[Passage shown]:
○ ○ ○ ○ ○ ○ ○
Friday, January 17, 2014

A Visit to New Norfolk

A week or so ago we drove north from Hobart following the road that follows the River Derwent to New Norfolk. Though it’s undoubtedly changed over the years, that road is the first built in Tasmania. It was constructed by one Denis McCarty, “ex-convict, constable, farmer and grazier, roadmaker” according to E.T. Emmett in his charming Tasmania by Road and Track, published in the 1950s.

Our first stop was at Pulpit Rock Lookout (thank you Lonely Planet for pointing us to it). Kevin had seen the sign to the narrow sandy road but had never driven it—and you wouldn’t want to drive it in wet weather. The road--if you can call it a road--is steep as well as narrow, with hairpin turns, but in fine weather it’s worth the occasional breathless moment for the stunning views up and down river.

The Derwent from Pulpit Rock

New Norfolk from Pulpit Rock

Tasmania’s convict past made New Norfolk. In the early 1800s small grants of land in the Derwent Valley were given to convicts who had served out their sentences on Norfolk Island. They named the district, and eventually the town, New Norfolk. In the 1820s, Willow Court (named for a willow planted by Lady Franklin) was built outside the town to house invalid convicts. Through the 19th century New Norfolk’s convict origins made it, to Hobartian eyes, part of the “Van Diemonian lower orders” (James Boyce, Van Diemen’s Land*).

The convict hospital, which eventually became a state mental hospital and functioned as such until 2000, is in the process of being restored, with the buildings put to new uses. The Willow Court Historic Site now includes a hostel, a café, and some shops, among them an extensive antiques place.  

We had a fine lunch at the Patchwork Café. It has garden as well as indoor seating. We opted to stay indoors, in spite of the sunshine, where we were surrounded by quilts made by local quilters. You can buy batches of patches as well as notecards and some cookbooks, at the café. And of course food. They serve a variety of ‘toasties’—mine was chicken, avocado and brie—salads, and fine coffees, iced chocolate, luscious-looking desserts.  

The antiques shop sprawls throughout the old nurses’ quarters—in a series of rooms full of furniture and housewares, books and videotapes, jewellery, knick-knacks, and oddments. Like the hairdryer that Kevin, mistaking it for a lamp, wondered who on earth would want. Some of the old cupboards or wardrobes were huge, demanding high-ceilinged rooms. The oldest things I saw were a pair of large and heavy wooden doors labeled ‘Tasmanian prison doors’.

Hair dryer masquerading as lamp--or vice-versa

Tasmanian prison doors

In a couple of rooms enlarged photographs of the nursing staff are mounted on the walls—the building acknowledging its history.

Don't you wish you could hear their stories?
New Norfolk has not always prospered. Tasmania’s complicated relationship with its convict past has hung over it, and that reputation was not enhanced by the years when it was known as the town where the lunatic asylum was. Fairly recently it has begun re-inventing itself as a centre for antiques. In addition to the shop at Willow Court, there are a large number of dealers downtown.
○ ○ ○ ○ ○ ○ ○
[Task directions]:
According to the post about New Norfolk, who built the first road in Tasmania? The data comes from a different source than the post about New Norfolk.

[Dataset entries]
○ ○ ○ ○ ○ ○ ○
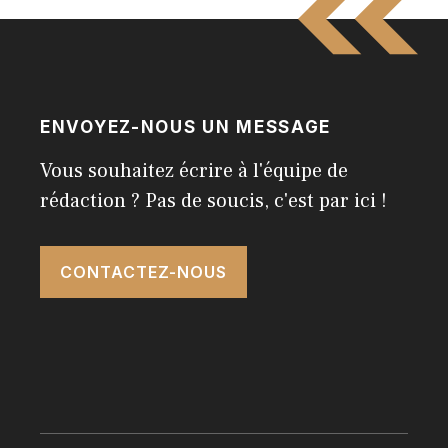
ENVOYEZ-NOUS UN MESSAGE
Vous souhaitez écrire à l'équipe de
rédaction ? Pas de soucis, c'est par ici !
CONTACTEZ-NOUS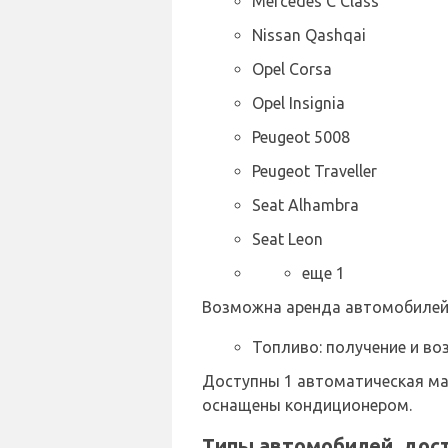
Mercedes C Class
Nissan Qashqai
Opel Corsa
Opel Insignia
Peugeot 5008
Peugeot Traveller
Seat Alhambra
Seat Leon
еще 1
Возможна аренда автомобилей 
Топливо: получение и во
Доступны 1 автоматическая ма
оснащены кондиционером.
Типы автомобилей, дост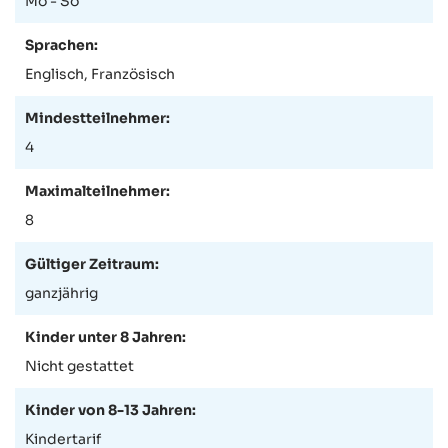
Mo - So
Sprachen:
Englisch, Französisch
Mindestteilnehmer:
4
Maximalteilnehmer:
8
Gültiger Zeitraum:
ganzjährig
Kinder unter 8 Jahren:
Nicht gestattet
Kinder von 8-13 Jahren:
Kindertarif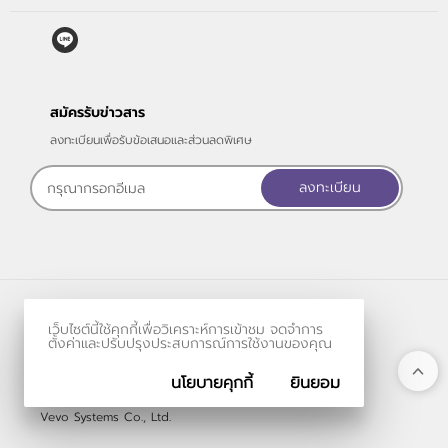
สมัครรับข่าวสาร
ลงทะเบียนเพื่อรับข้อเสนอและส่วนลดพิเศษ
ลงทะเบียน
ร้านค้าออนไลน์
เว็บไซต์นี้ใช้คุกกี้เพื่อวิเคราะห์การเข้าชม จดจำการ
และ
ขายของออนไลน์
โดย
ตั้งค่าและปรับปรุงประสบการณ์การใช้งานของคุณ
นโยบายคุกกี้
ยินยอม
© 2006-2026
Vevo Systems Co., Ltd.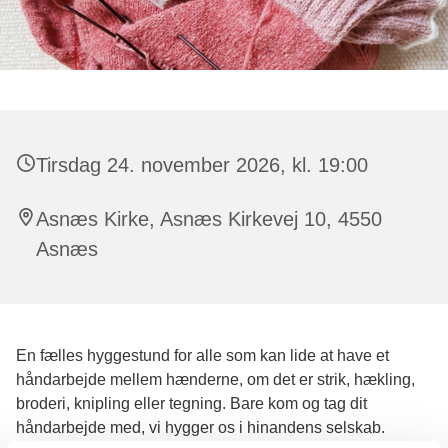
Tirsdag 24. november 2026, kl. 19:00
Asnæs Kirke, Asnæs Kirkevej 10, 4550
Asnæs
En fælles hyggestund for alle som kan lide at have et
håndarbejde mellem hænderne, om det er strik, hækling,
broderi, knipling eller tegning. Bare kom og tag dit
håndarbejde med, vi hygger os i hinandens selskab.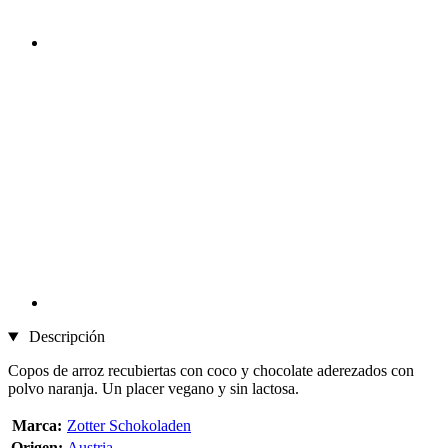
Descripción
Copos de arroz recubiertas con coco y chocolate aderezados con
polvo naranja. Un placer vegano y sin lactosa.
Marca:
Zotter Schokoladen
Origen:
Austria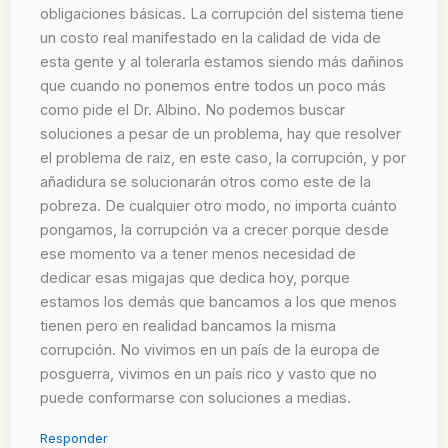
obligaciones básicas. La corrupción del sistema tiene
un costo real manifestado en la calidad de vida de
esta gente y al tolerarla estamos siendo más dañinos
que cuando no ponemos entre todos un poco más
como pide el Dr. Albino. No podemos buscar
soluciones a pesar de un problema, hay que resolver
el problema de raiz, en este caso, la corrupción, y por
añadidura se solucionarán otros como este de la
pobreza. De cualquier otro modo, no importa cuánto
pongamos, la corrupción va a crecer porque desde
ese momento va a tener menos necesidad de
dedicar esas migajas que dedica hoy, porque
estamos los demás que bancamos a los que menos
tienen pero en realidad bancamos la misma
corrupción. No vivimos en un país de la europa de
posguerra, vivimos en un país rico y vasto que no
puede conformarse con soluciones a medias.
Responder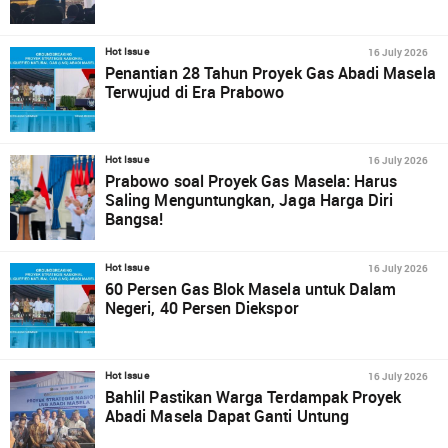
16 July 2026
Hot Issue
Penantian 28 Tahun Proyek Gas Abadi Masela
Terwujud di Era Prabowo
16 July 2026
Hot Issue
Prabowo soal Proyek Gas Masela: Harus
Saling Menguntungkan, Jaga Harga Diri
Bangsa!
16 July 2026
Hot Issue
60 Persen Gas Blok Masela untuk Dalam
Negeri, 40 Persen Diekspor
16 July 2026
Hot Issue
Bahlil Pastikan Warga Terdampak Proyek
Abadi Masela Dapat Ganti Untung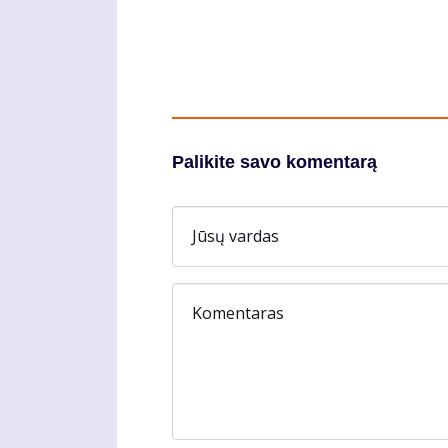
Palikite savo komentarą
Jūsų vardas
Komentaras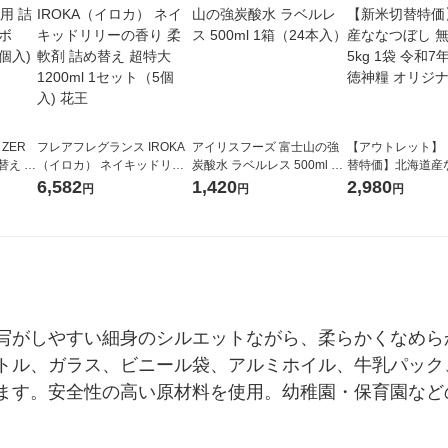
 ZER
フレアフレグランス IROKA
アイリスフーズ 富士山の強
【アウトレット】
替え メ
（イロカ） ネイキッドリリ
炭酸水 ラベルレス 500ml 1
替特価】北海道産
セット
ーの香り 柔軟剤 詰め替え 超
箱（24本入）
し 無洗米 5kg 1
6,582
1,420
2,980
円
円
円
王
特大 1200ml 1セット（5個
米 木徳神糧 オリ
入) 花王
写がしやすい細身のシルエットながら、柔らかくなめら
トル、ガラス、ビニール袋、アルミホイル、牛乳パック
ます。安全性の高い原材料を使用。幼稚園・保育園など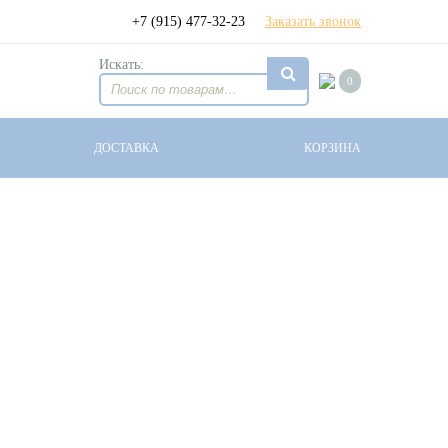
+7 (915) 477-32-23
Заказать звонок
Искать:
0
ДОСТАВКА
КОРЗИНА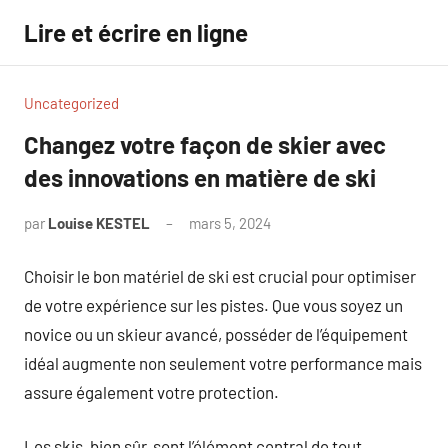
Aller
Lire et écrire en ligne
au
contenu
Uncategorized
Changez votre façon de skier avec
des innovations en matière de ski
par
Louise KESTEL
mars 5, 2024
Aucun
commentaire
Choisir le bon matériel de ski est crucial pour optimiser
de votre expérience sur les pistes. Que vous soyez un
novice ou un skieur avancé, posséder de l’équipement
idéal augmente non seulement votre performance mais
assure également votre protection.
Les skis, bien sûr, sont l’élément central de tout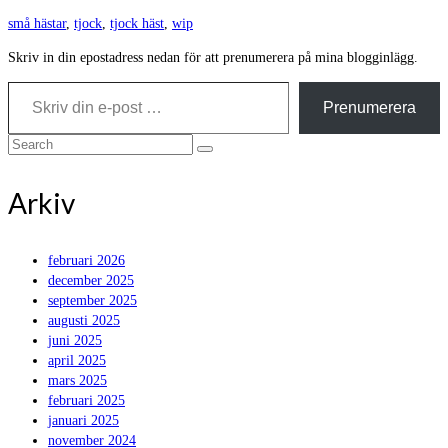
små hästar
,
tjock
,
tjock häst
,
wip
Skriv in din epostadress nedan för att prenumerera på mina blogginlägg.
Skriv din e-post …
Prenumerera
Search
for:
Arkiv
februari 2026
december 2025
september 2025
augusti 2025
juni 2025
april 2025
mars 2025
februari 2025
januari 2025
november 2024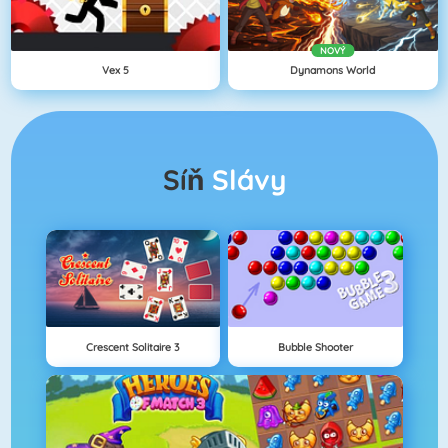
NOVÝ
Vex 5
Dynamons World
Síň
Slávy
Crescent Solitaire 3
Bubble Shooter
○ ○ ○ ○ ○ ○ ○
[Result of this exercise]:
Denis McCarty.